2. History of treated HBV infection is permitted if the viral load is undetectable
per the most recent laboratory report. Note: HCC patients with controlled HBV
infection, as defined by resolved (anti-hepatitis B surface antigen [HBs-Ag]
antibody (Ab) negative, anti-core antigen [HBc Ag] Ab positive) or chronic stable
(anti HBs-Ag Ab positive) HBV infection will be eligible for screening. Patients
with active HBV infection who are not on anti-HBV treatment will be excluded.

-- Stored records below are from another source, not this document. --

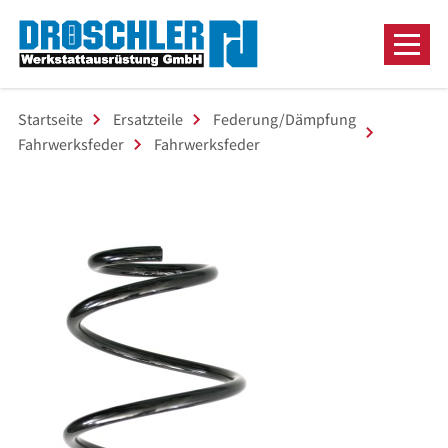
Startseite
Ersatzteile
Federung/Dämpfung
Fahrwerksfeder
Fahrwerksfeder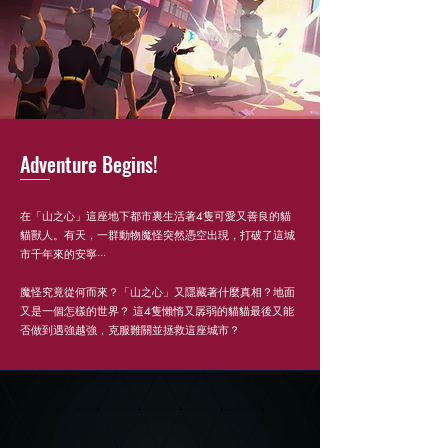
Adventure Begins!
在「山之心」這座地下都市裏生活著4隻可愛又善良的貓
貓獸人。有天，一群動物魔怪突然憑空出現，打破了這城
市千年來的安寧···
魔怪究竟從何而來？「山之心」又隱藏著什麼真相？地面
又是一個怎樣的世界？ 這4隻懶惰又孱弱的貓貓最後又能
否做到遇強越強，克服難關並拯救這座城市？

- Any condition contraindicating leukapheresis, lymphodepletion, low-dose IL-2, and/or
- Patients with active brain metastases
NOTE: Patients with a history of brain metastases may be eligible, if an imaging scan with
contrast enhancement not older than 4 weeks is able to exclude the existence of currently
active brain metastasis, and steroid therapy has been discontinued for ≥2 weeks.
- Treatment with protocol-defined excluded treatments, medical devices, and/or
procedures per protocol
- Concurrent participation in an interventional part of another clinical trial.
For atezolizumab treatment, patients must have adequate hematologic recovery, must have
recovered from infections to Grade 1 or lower, and must not have a history of severe
immune-related toxicities, defined as any Grade 3 or 4 toxicities related to prior
PD1/PD-L1 inhibitor therapy (e.g., atezolizumab, pembrolizumab or nivolumab etc.).